### Work item A
Answer these questions from the Happy Christmas review:
(i) What are the names of the husband and wife in the film?
(ii) What event leads Jeff's sister to come live with them?
(iii) Which film does the review call a pulpy DePalma-inspired thriller?
### Work item B
Transcribe a passage from the Happy Christmas review word for word. Begin at the words "So when a new" and stop after "director’s best work yet.".

### Document passage
※ ※ ※

So when a new film from the constantly working writer/director/actor/enfant terrible arrives it is about as big a deal as the world of American independent film can drum up. And thankfully it may also be the director’s best work yet.

Entitled Happy Christmas, the film is a decidedly more nuanced and mature effort from the filmmaker, a return to form for an ever experimenting auteur. Written and directed by Swanberg, the film tells the story of a husband and wife duo, Jeff and Kelly, who have their lives flipped upside down when Jeff’s sister arrives to live with them following a break up. A delightfully charming comedy, this is one of Swanberg’s quietest films, and yet it is also arguably his most  mature and charming bits of filmmaking to date.



Over the last handful of projects, Swanberg has gone down a path of growth as both a writer and a filmmaker, with each new film appearing to be his greatest and most adult work. Save for the pulpy DePalma-inspired thriller 24 Exposures, films like Drinking Buddies and its fellow 2013 release, the underseen gem All The Light In The Sky, Swanberg has proven himself to be an interesting voice with more insight on the human condition than anyone truly seems interested in giving him credit for. A lighter effort than even a film like Buddies, this film’s greatest aspect comes in Swanberg’s growth as an auteur behind the camera.

※ ※ ※

### Available data
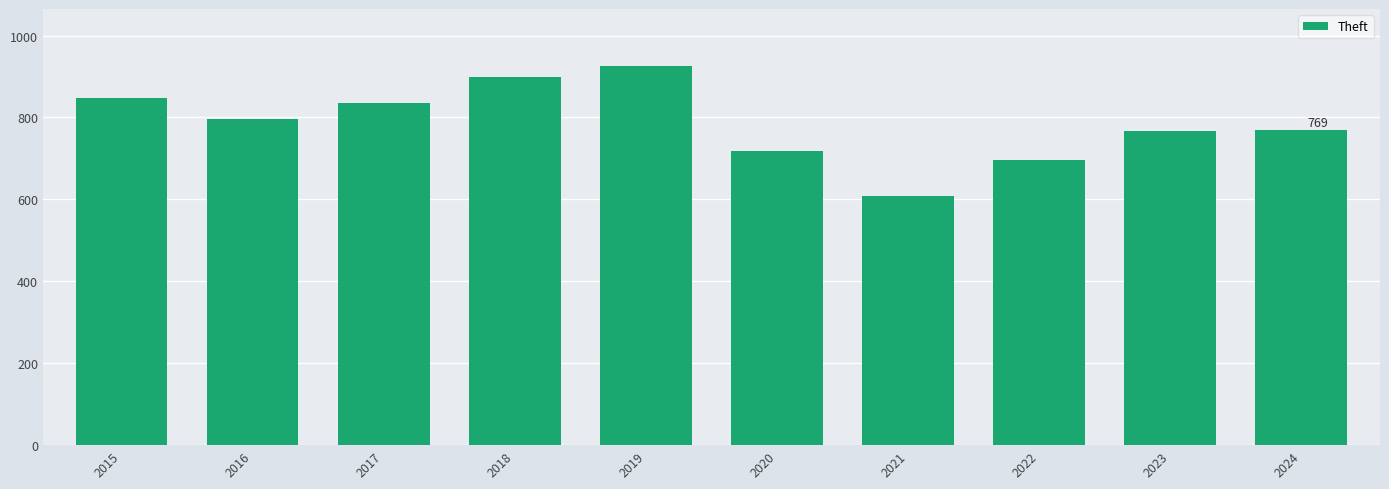

Read the value at 2016, to the nearest 10.

800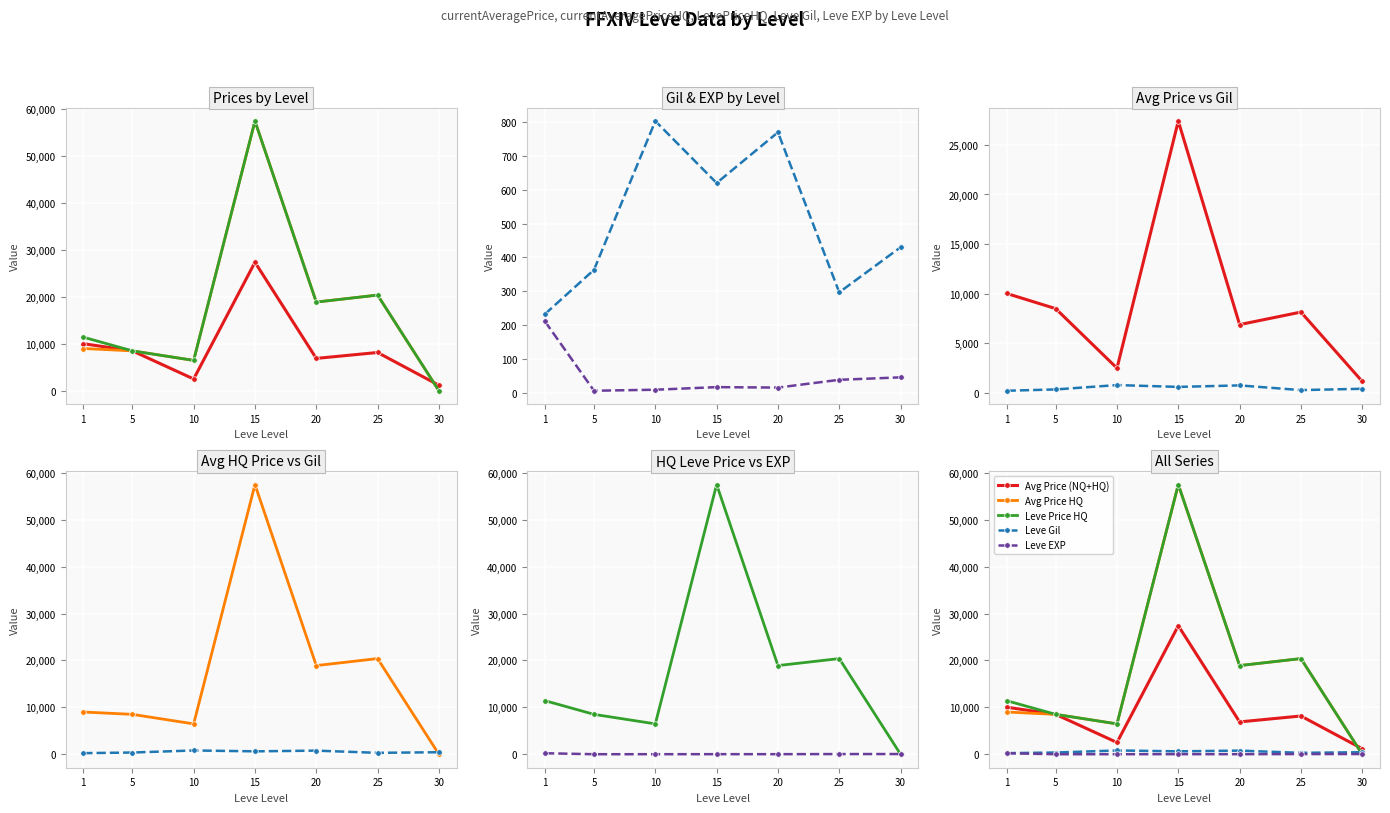

Does the chart display data point markers on the line(s)?

Yes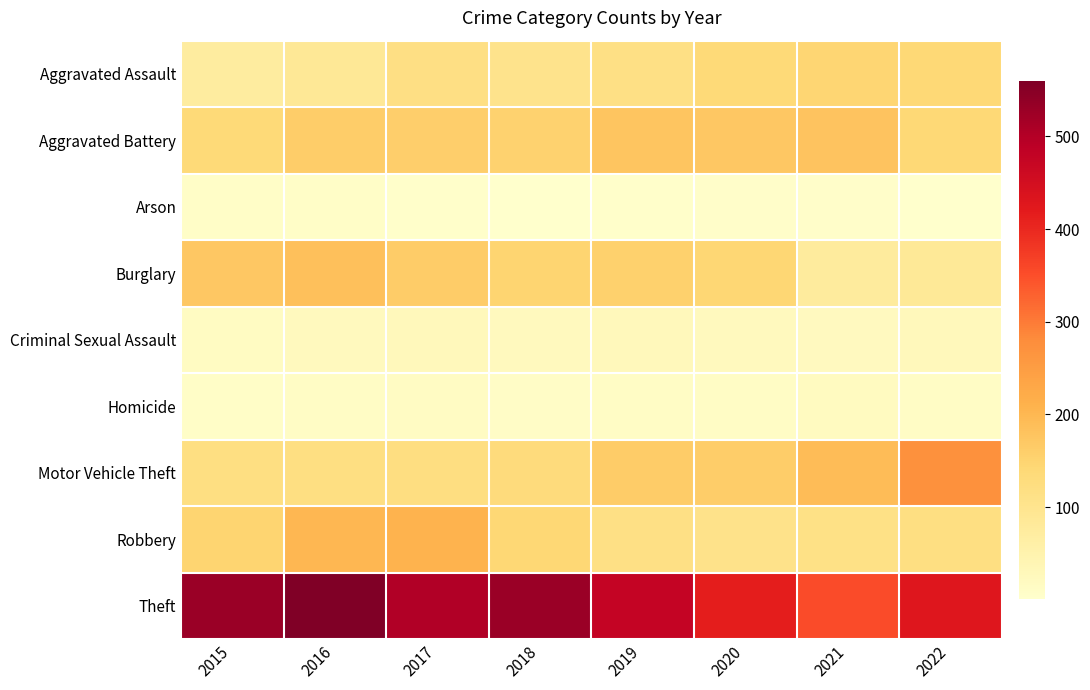

Which label corresponds to the largest value in the chart?

2016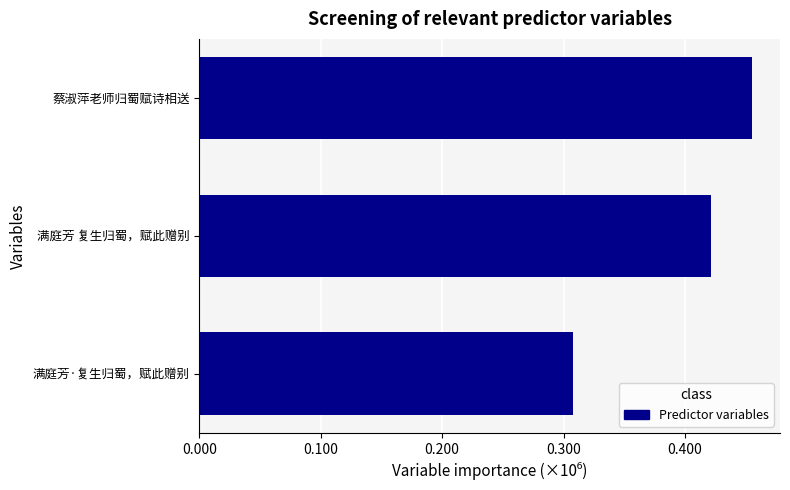

Rank the categories by value from lowest to highest.

满庭芳·复生归蜀，赋此赠别, 满庭芳 复生归蜀，赋此赠别, 蔡淑萍老师归蜀赋诗相送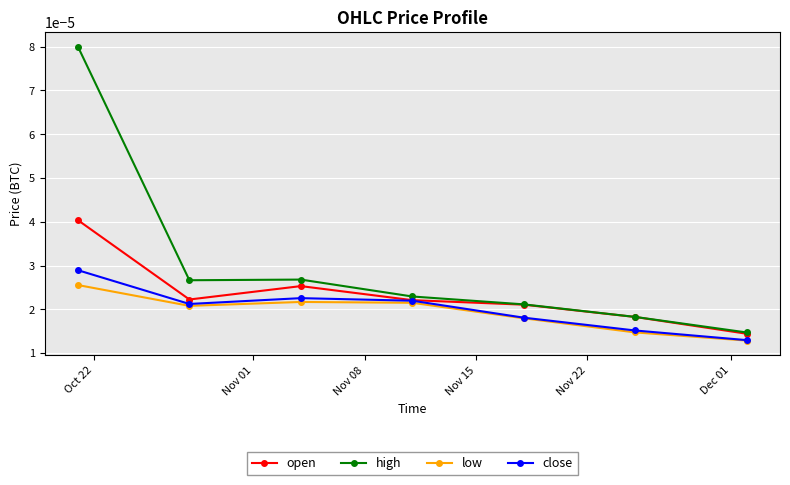

Which series has the largest total across all categories?

high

※ ※ ※

### Answer space A
(i) Jeff and Kelly
(ii) A break up
(iii) 24 Exposures

### Answer space B
So when a new film from the constantly working writer/director/actor/enfant terrible arrives it is about as big a deal as the world of American independent film can drum up. And thankfully it may also be the director’s best work yet.